# Electronic – Solving this op-amp circuit

circuit analysismathoperational-amplifier

I would appreciate some help solving the following circuit. I've been trying for a very long time and can't get the same answer the book has. I'm trying to get \$V_o \$ in terms of \$I_{os} \$.

The answer is \$V_o = I_{os}R_2 \$ when \$R_3 = R_1 || R_2 \$.

My attempt is simply:

$$V_+ = 0.5 I_{os} R_3 \\ V_- = -0.5 I_{os} R_1 + V_o \frac{R_1}{R_1 + R_2}$$

since \$V_- = V_+ \$,
$$0.5 I_{os} R_3 = -0.5 I_{os} R_1 + V_o \frac{R_1}{R_1 + R_2} \\ V_o = (R_1 + R_2) R_3 I_{os}$$

But this is wrong. Even in the simulation that I conduct, I see that \$R_1\$ has no baring on \$V_o\$. What am I doing wrong?

simulate this circuit – Schematic created using CircuitLab

The answer is actually pretty simple :

Voltage difference between \$V_+\$ and \$V_-\$ is zero. No current flows into the opamps input.

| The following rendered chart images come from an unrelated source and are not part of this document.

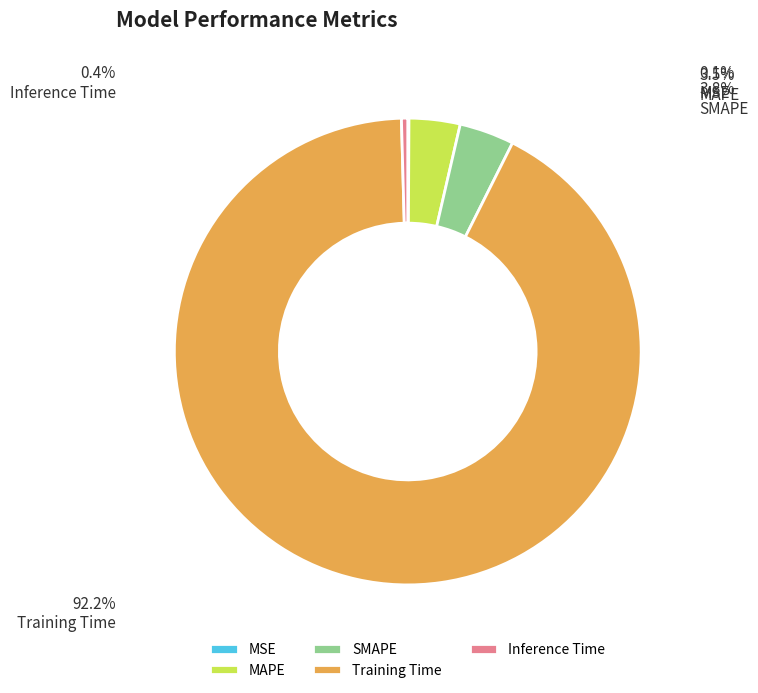

To the nearest percent, what is the average slice percentage?

20%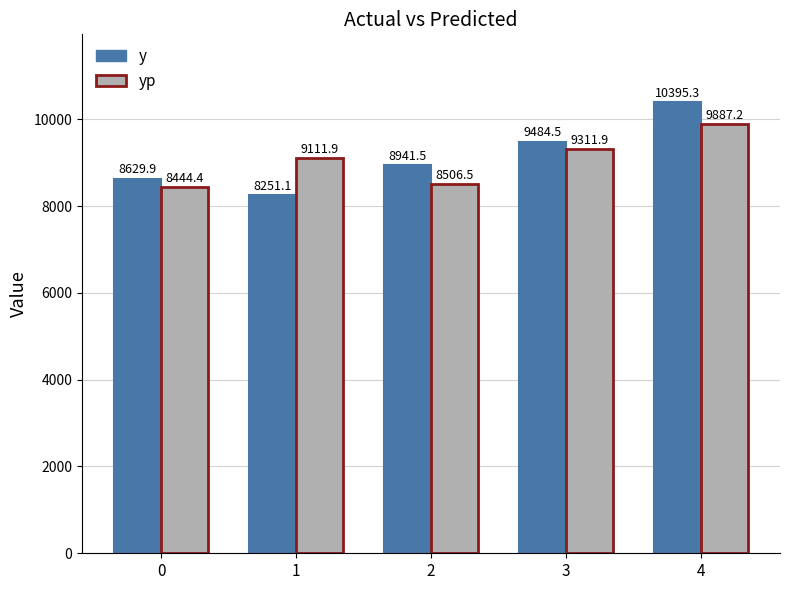

Does the chart contain any negative values?

No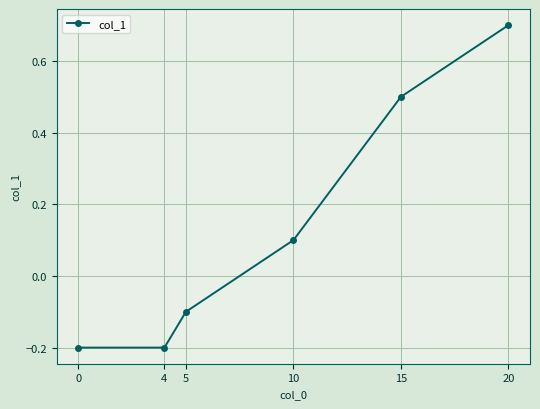

Reading right to left, what are all the values shown in this chart?

20=0.7	15=0.5	10=0.1	5=-0.1	4=-0.2	0=-0.2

Output voltage is the sum of opamp input voltage and voltage across resistor R2. Also, output voltage is dependent on R1.

*NOTE: Ix is the current source between the two input pins. If your source is 0.5Ios, simply substitute the Ix with 0 5Ios. Thanks goes to Andy_aka who caught my nomenclature mistake.*

Thus:

\$V_+ = R_3 * I_{X}\$

\$V_- = V_+\$

\$I_1 = V_+\ / R_1 \$

\$I_2 = I_1 + I_{X}\$

\$V_{R2} = R_2 * I_2\$

\$V_O = V_{R2} + V_{R3}\$

or

\$V_O = I_{X} * (R_3 + R_2 + R_3 * R_2 / R_1)\$